- _WRITTEN TASK 1_:
Answer these questions about the passage on Italy's GDP and infrastructure:
(a) Which consulting firm gathered the data for the Capri Digital Summit?
(b) What does the passage name as the key factor for Italy's recovery?
(c) By what percentage will the NewGenerationEU fund increase public investment spending over the next five years?

- _SELECTED PASSAGE_:
********************
Facts speak louder than opinions, and numbers speak louder than words. Data gathered by consulting firm Ernst & Young (EY) for the Capri Digital Summit point to an Italy wading knee-deep through a more severe crisis than that of its European partners. Yet the same data also show that if stimulated by the right investments, the country can emerge from this crisis within a reasonable timeframe.
The key factor will be infrastructures and the winning combination of work opportunities, modernization, and supply chain support that they provide. Shifts can be triggered by allocating some of the forthcoming European funds to the development of major works the country so desperately needs.
Italy GDP: Infrastructures to restart the country
According to Ernst&Young’s analysis, resources from the NewGenerationEU recovery fund will ensure a 25% increase in public investment spending over the next five years, with an annual impact equal to 0.5% of the 2019 GDP. This forecast can be used strategically in Italian development if the European funds are paired with private investments that can multiply the positive effects.
********************
- _WRITTEN TASK 2_:
Retype all the records below exactly, line for line, and leave out the pictures.

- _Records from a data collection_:
********************
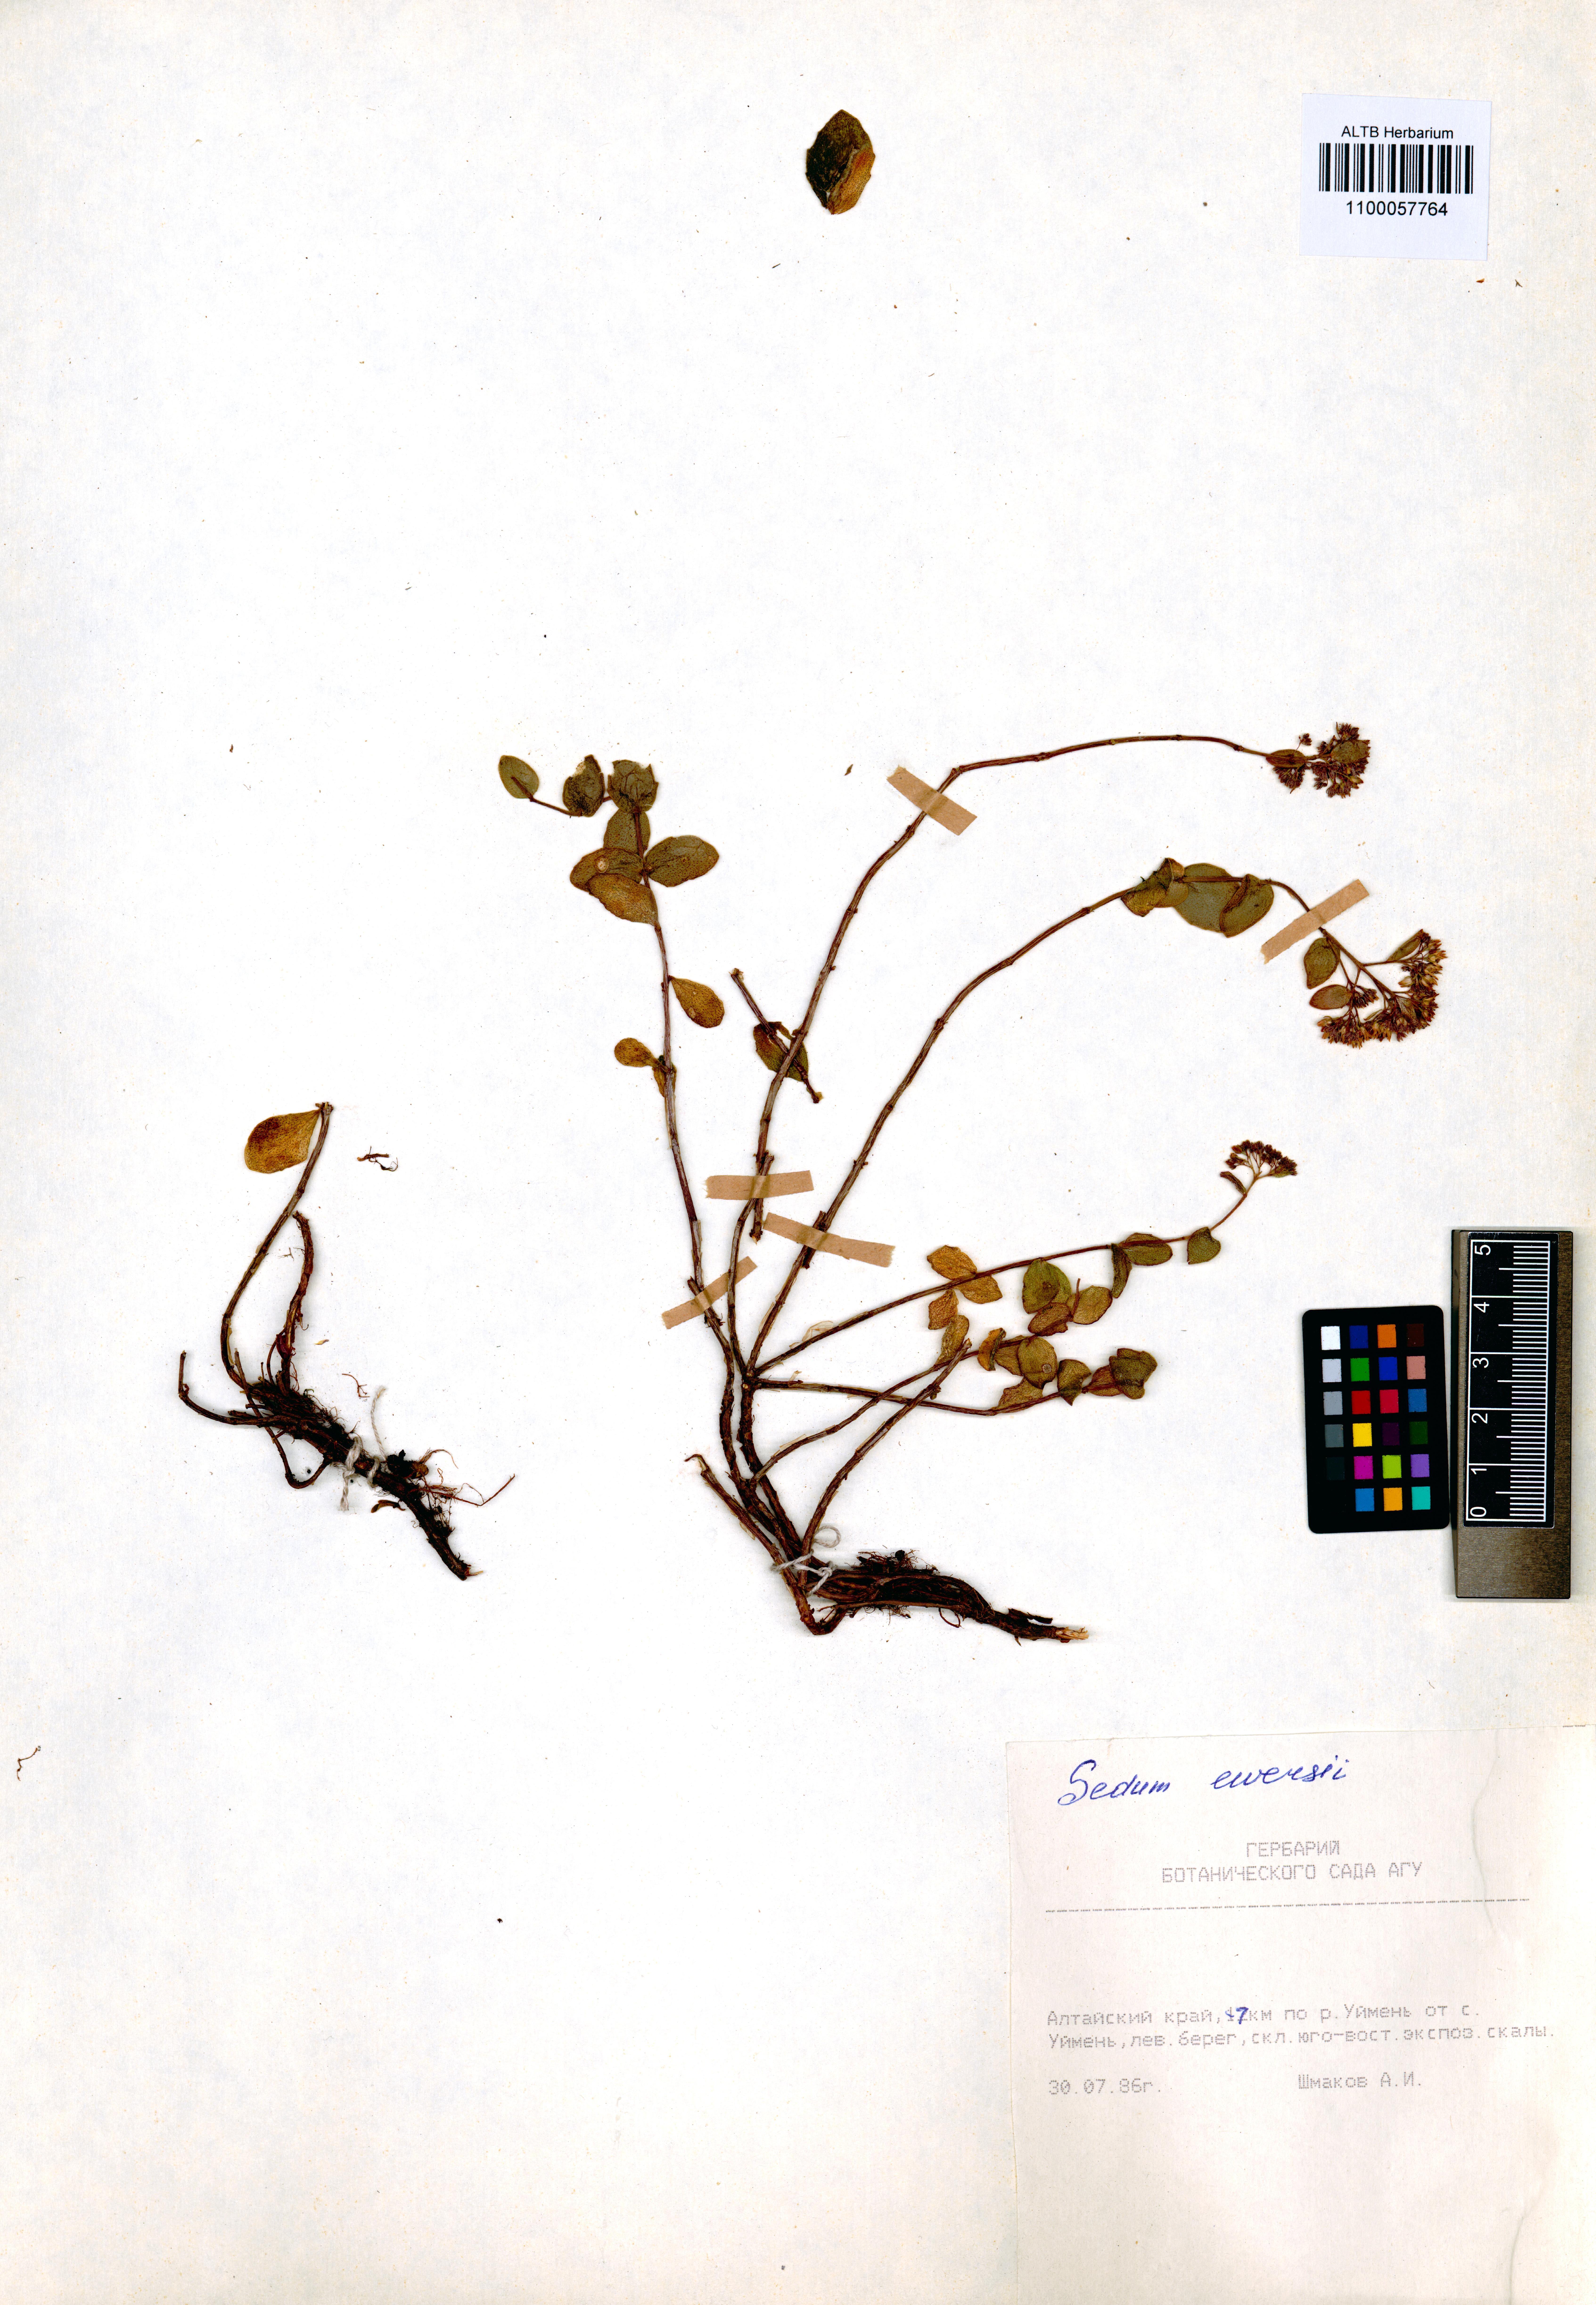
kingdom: Plantae
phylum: Tracheophyta
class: Magnoliopsida
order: Saxifragales
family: Crassulaceae
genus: Hylotelephium
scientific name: Hylotelephium ewersii
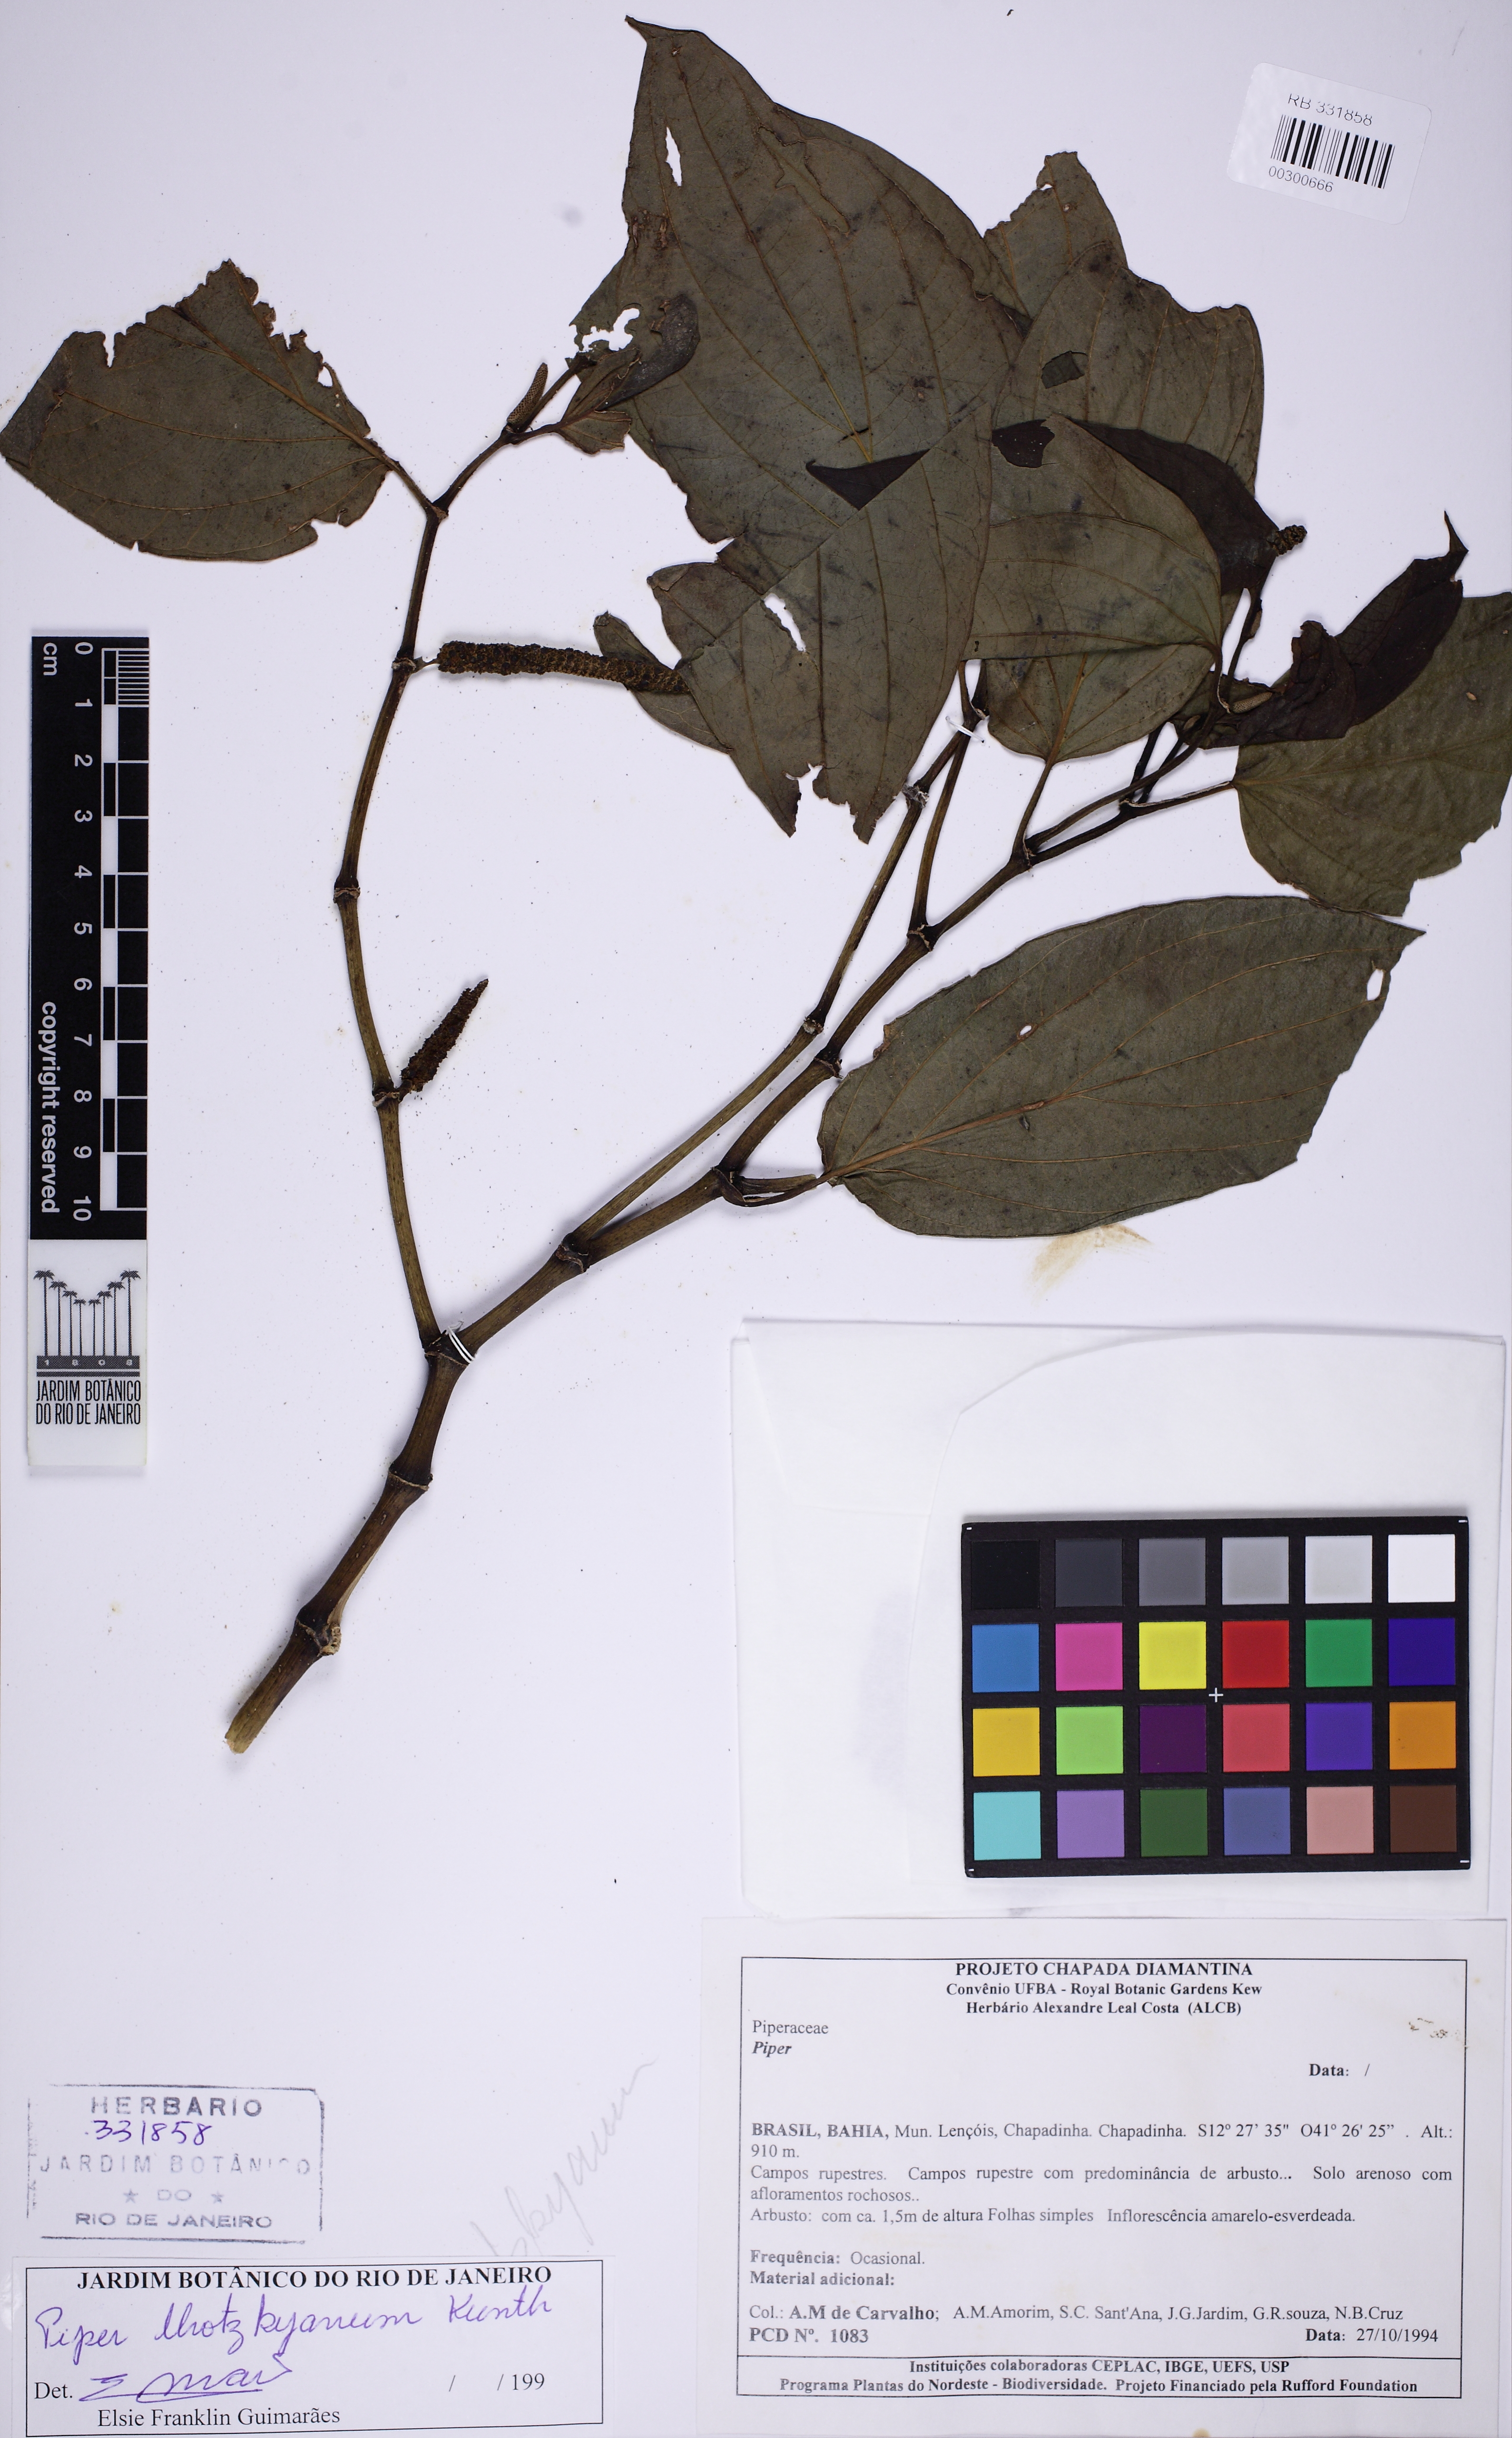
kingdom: Plantae
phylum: Tracheophyta
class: Magnoliopsida
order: Piperales
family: Piperaceae
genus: Piper
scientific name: Piper lhotzkyanum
********************
- _CORRECT OUTPUT 1_:
(a) Ernst & Young (EY)
(b) Infrastructures
(c) 25%

- _CORRECT OUTPUT 2_:
kingdom: Plantae
phylum: Tracheophyta
class: Magnoliopsida
order: Saxifragales
family: Crassulaceae
genus: Hylotelephium
scientific name: Hylotelephium ewersii
kingdom: Plantae
phylum: Tracheophyta
class: Magnoliopsida
order: Piperales
family: Piperaceae
genus: Piper
scientific name: Piper lhotzkyanum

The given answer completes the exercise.